• Natural Gas News

    Oz State Tax Counterproductive: E&P Industry

Summary

Queensland risks shooting itself in the foot with its plan to raise the royalty rate, producers say.

by: William Powell

Posted in:

Natural Gas & LNG News, Asia/Oceania, Corporate, Exploration & Production, Political, Ministries, Tax Legislation, News By Country, Australia

Oz State Tax Counterproductive: E&P Industry

The Queensland government's announcement that it will hike the petroleum royalty rate by a quarter threatens ongoing investment in one of the very sectors which can underpin the state budget over the coming decades, the upstream lobby group Australian Petroleum Production & Exploration Association (Appea) said June 11.

Treasurer Jackie Trad announced an across the board retrospective increase in the petroleum royalty rate from 10% to 12.5%, effective July 1, on all gas produced in Queensland.

Queensland is home to three LNG plants, fed by coalbed methane fields. The gas is sold mostly to Asian markets and exports last year reached a record 21mn metric tons.

Appea CEO Andrew McConville said there was "no justification for the arbitrary decision to penalise an industry that had invested over A$70bn ($48bn) in Queensland, employs thousands of Queenslanders and has underpinned the state’s domestic gas needs."

The budget papers forecast that the industry will deliver at least A$2.5bn in royalties to the people of Queensland over the next four years. While the industry welcomes the decision to conduct a review of the operation of the present royalty regime, the announcement of a significant increase in the royalty was made without any consultation with industry.
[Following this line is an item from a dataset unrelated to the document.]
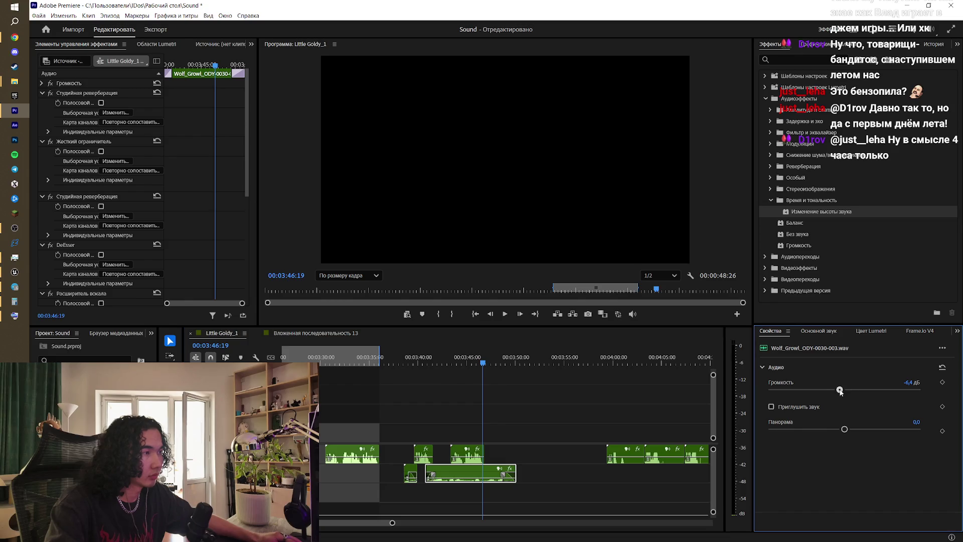
key("space")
“Increases in royalty rates, however structured, increase the cost of gas production and undermine the long-term stability that is needed to continue to attract investment in Queensland,” McConville said. “An announcement with no consultation, as we have seen today, will be very carefully reviewed by current and prospective investors.”

Raising the rates will limit the gas available to the domestic gas market, at a time when that market is already under pressure from falling output from Bass Strait and political barriers to resource development in southern states, he said. Victoria, for example, has imposed a moratorium on hydraulic fracturing.

McConville said the industry would seek to work with the government "in what must be a genuinely independent policy and operational review of the existing royalty provisions."